At that lunch, Abe presented Trump with white caps in the style of his red “Make America Great Again” baseball caps, this time reading “Donald & Shinzo Make Alliance Even Greater.”

The visit of senior presidential adviser Ivanka Trump ahead of her father’s trip also likely helped soften the edges of his image.

All this chumminess has its dangers, however. If the Japanese public comes to see Abe as inseparably close to Trump, they may demand accountability from him in the event that the U.S. leader triggers changes in the status quo in Asia to Japan’s detriment.

Kazuhiro Maeshima, professor of contemporary U.S. politics at Sophia University in Tokyo, said the leaders clearly remained apart on economic issues, with Abe continuing to advocate for trade relations to go beyond the bilateral while Trump vowed to eliminate the U.S. trade deficit with Japan through “reciprocal trade.”
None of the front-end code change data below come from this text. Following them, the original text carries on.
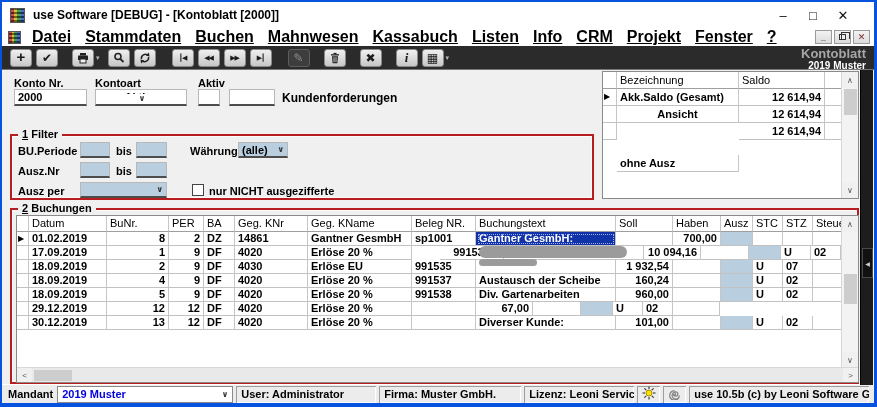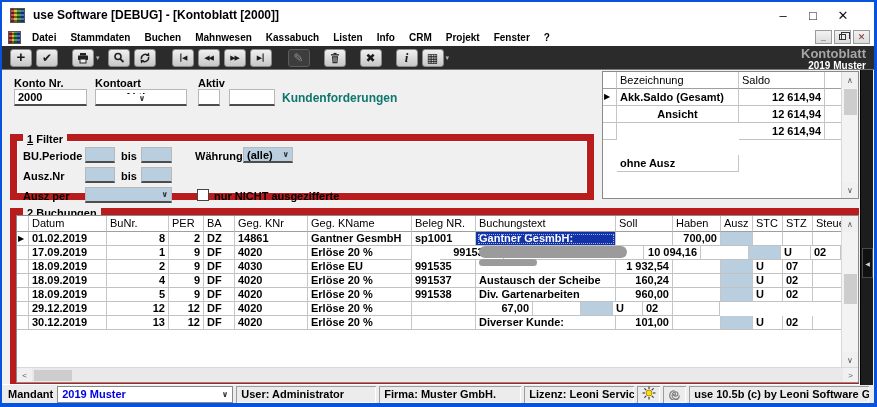--- a/index.html
+++ b/index.html
@@ -20,7 +20,7 @@
   .wbtn{display:inline-block;width:30px;text-align:center;font-size:13px;color:#111;cursor:default;}
   
   .menubar{height:18px;background:#fff;display:flex;align-items:center;padding-left:6px;position:relative;}
-  .mi{font-weight:bold;font-size:10px;padding:0 7px;white-space:nowrap;}
+  .mi{font-weight:bold;font-size:16px;padding:0 7px;white-space:nowrap;text-decoration:underline;}
   .mi.first{margin-left:4px;}
   .mdictl{position:absolute;right:4px;top:2px;display:flex;gap:2px;}
   .mdibtn{width:17px;height:14px;background:linear-gradient(#f2f2f2,#dcdcdc);border:1px solid #9a9a9a;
“They likely had a heated exchange on this,” Maeshima said.

And Trump may yet be holding on to cards he could use against Japan in the event that relations sour. Diplomatic sources said Saturday he has been telling Southeast Asian counterparts he cannot understand why Japan, a country of “samurai warriors,” did not shoot down North Korean missiles launched over its territory in recent months.

Trump might yet “undercut” Abe during his remaining visits to South Korea, China, Vietnam and the Philippines, breaking with the Japanese leader on policy issues in a way that makes Abe “look isolated and uninformed,” said Tama University’s Glosserman.

Trump’s decision-making could also become hampered by fatigue toward the end of his nearly two-week Asia tour, he said.

Abe’s task now is to watch for any change in Trump’s messaging and plan how to hammer home his agenda when the two meet again in Vietnam for the Asia-Pacific Economic Cooperation summit.